Dr A.A.M. de Jong (1947) has been named Professor by Special Appointment of the History of Dutch Culture, in particular the study of objects, in the Faculty of Humanities at the University of Amsterdam (UvA). The chair was established in 1990 on behalf of the Royal Antiquarian Society (Koninklijk Oudheidkundig Genootschap, KOG), and has been previously held by Prof. Wim Vroom, Prof. Peter Sigmond and Prof. Susan Legêne. The chair is part of the History of European Culture chair group in the Department of Art, Religion and Cultural Sciences.

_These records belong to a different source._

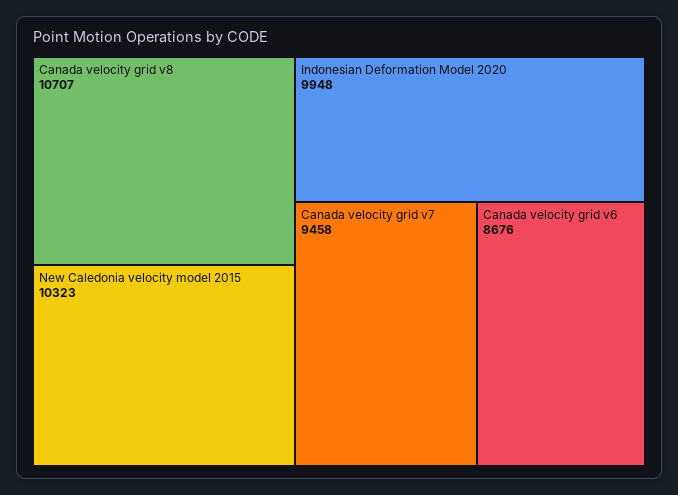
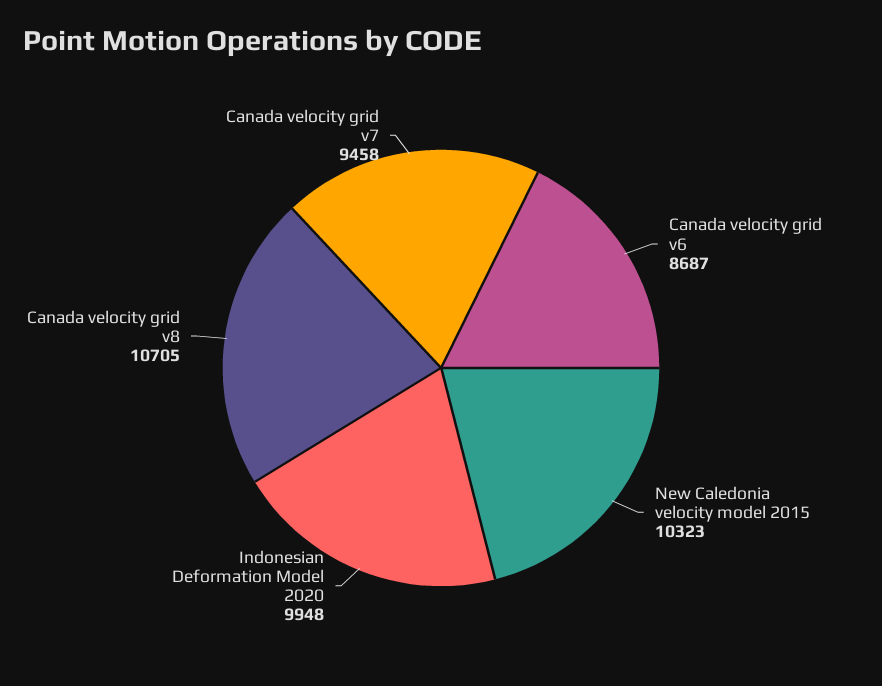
  {
-   "Canada velocity grid v8": 10707,
+   "Canada velocity grid v8": 10705,
    "New Caledonia velocity model 2015": 10323,
    "Indonesian Deformation Model 2020": 9948,
    "Canada velocity grid v7": 9458,
-   "Canada velocity grid v6": 8676
+   "Canada velocity grid v6": 8687
  }

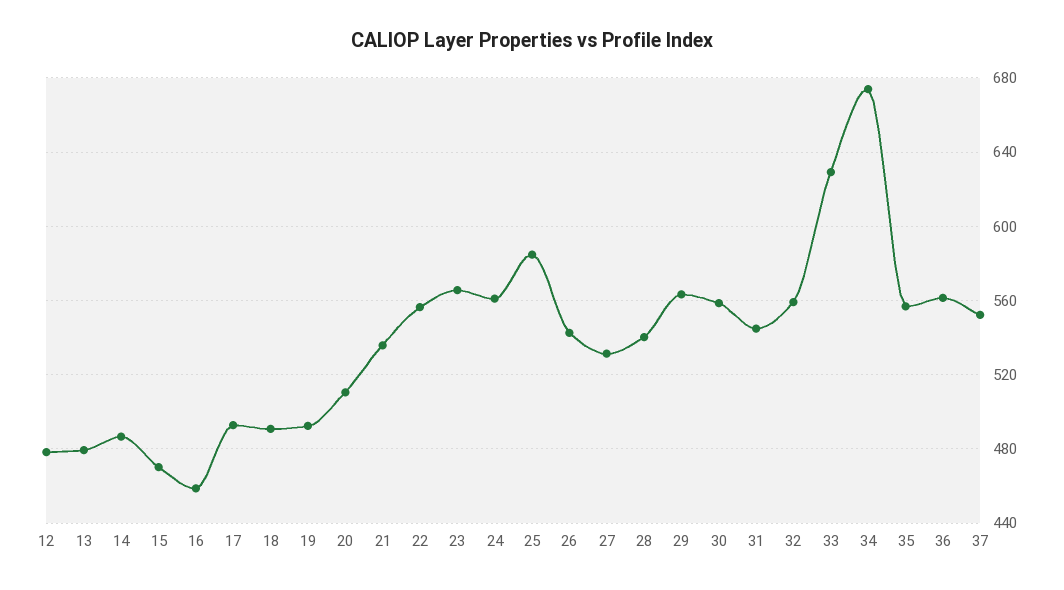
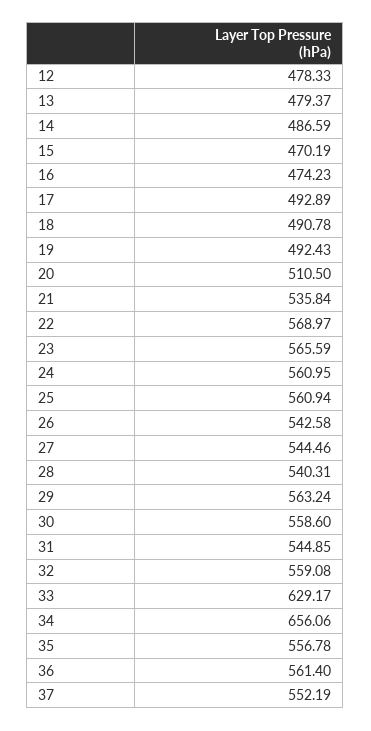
  {
    "12": 478.33,
    "13": 479.37,
    "14": 486.59,
    "15": 470.19,
-   "16": 460,
+   "16": 474.23,
    "17": 492.89,
    "18": 490.78,
    "19": 492.43,
    "20": 510.5,
    "21": 535.84,
-   "22": 555,
+   "22": 568.97,
    "23": 565.59,
    "24": 560.95,
-   "25": 585,
+   "25": 560.94,
    "26": 542.58,
-   "27": 530,
+   "27": 544.46,
    "28": 540.31,
    "29": 563.24,
    "30": 558.6,
    "31": 544.85,
    "32": 559.08,
    "33": 629.17,
-   "34": 675,
+   "34": 656.06,
    "35": 556.78,
    "36": 561.4,
    "37": 552.19
  }

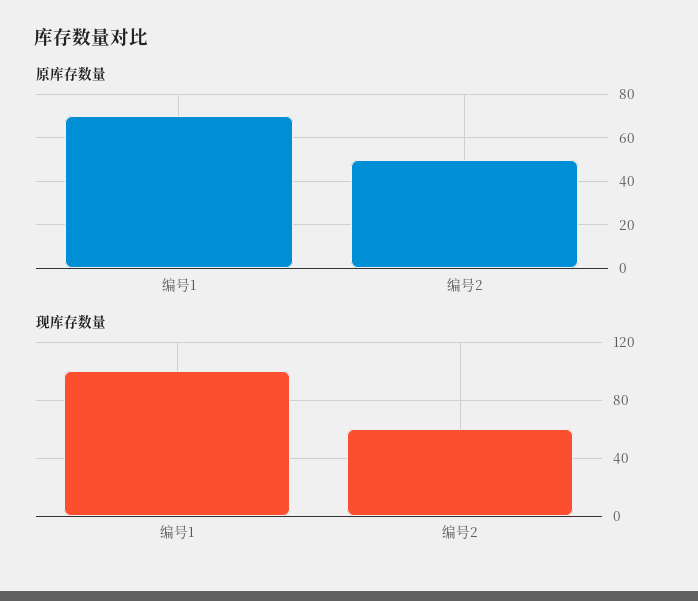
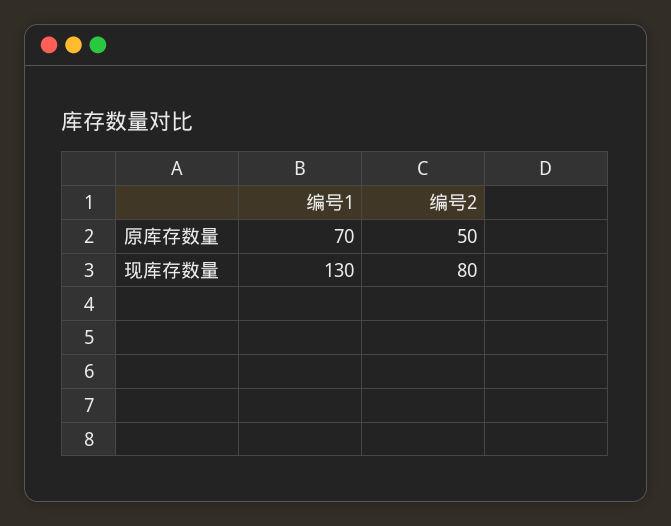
  {
    "原库存数量": {
      "编号1": 70,
      "编号2": 50
    },
    "现库存数量": {
-     "编号1": 100,
+     "编号1": 130,
-     "编号2": 60
+     "编号2": 80
    }
  }

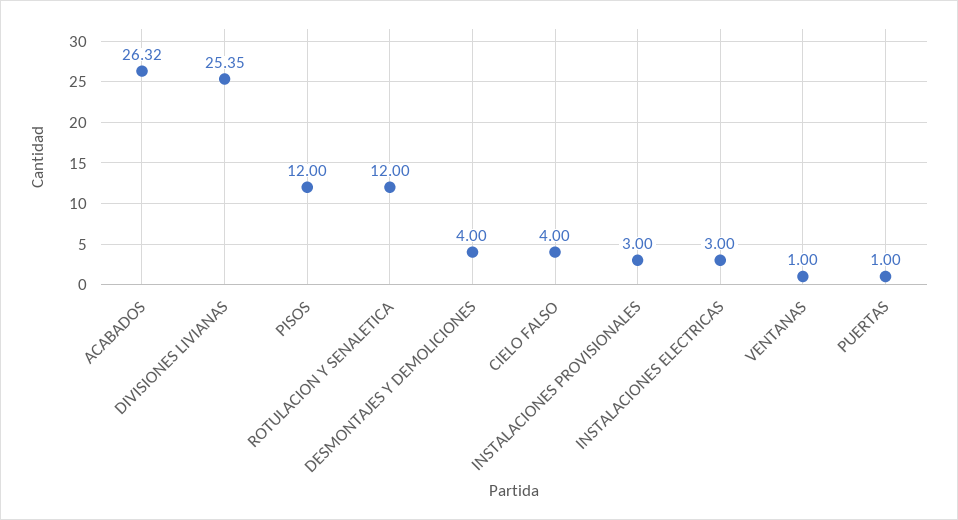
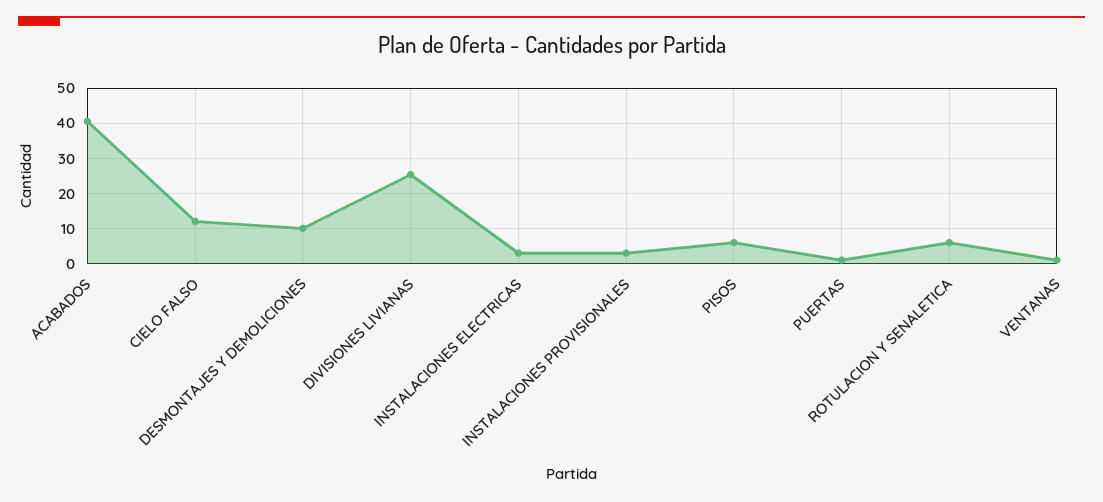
  {
-   "ACABADOS": 26.32,
+   "ACABADOS": 40,
    "DIVISIONES LIVIANAS": 25.35,
-   "PISOS": 12,
+   "PISOS": 6,
-   "ROTULACION Y SENALETICA": 12,
+   "ROTULACION Y SENALETICA": 6,
-   "DESMONTAJES Y DEMOLICIONES": 4,
+   "DESMONTAJES Y DEMOLICIONES": 10,
-   "CIELO FALSO": 4,
+   "CIELO FALSO": 12,
    "INSTALACIONES PROVISIONALES": 3,
    "INSTALACIONES ELECTRICAS": 3,
    "VENTANAS": 1,
    "PUERTAS": 1
  }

As professor by special appointment, Ad de Jong will focus on the cultural history of the Netherlands, in which images and objects play a central role as fully fledged historical sources. He will explore the cultural and historical meaning of objects by studying the function and meaning (which shift over time) of historical moveable and immovable objects. In particular, he will look at those which have been incorporated in national museum collections and which are explicitly being used to build a national identity. Questions of current relevance include what meaning these objects have for new population groups and how the selection of national heritage takes place. These themes will also form the focus of Dr de Jong's teaching activities in the Master's programmes in Cultural Studies and Art History. He will furthermore be involved in the UvA's Professional Master's programmes in Museum Studies, Museum Curator and Heritage Studies. Practical research in museums and analyses of museum presentations will form an important component of his seminars.
Dr de Jong studied History and Museum Studies at Leiden University and has worked at The Netherlands Open Air Museum since 1981, first as Head of Research and Acquisitions and then as Board Scientific Policy Officer from 1991. In 2001 he received his doctorate with honours from VU University Amsterdam for the dissertation De dirigenten van de herinnering. Musealisering en nationalisering van de volkscultuur in Nederland 1815-1940 (‘The conductors of memory: Museumisation and nationalisation of folk culture in the Netherlands 1815-1940'). Prior to this he also worked as Head of the Museums Policy Development Department in the then Ministry of Culture, Recreation and Social Work. Dr de Jong holds various advisory and board positions, including as an expert member in the field of Dutch ethnology on the Council for Culture's Preservation of Cultural Heritage Act Committee (Commissie Wet Behoud Cultuurbezit), and as a member of the Board of Directors of the Germanisches Nationalmuseum in Neurenberg, Germany.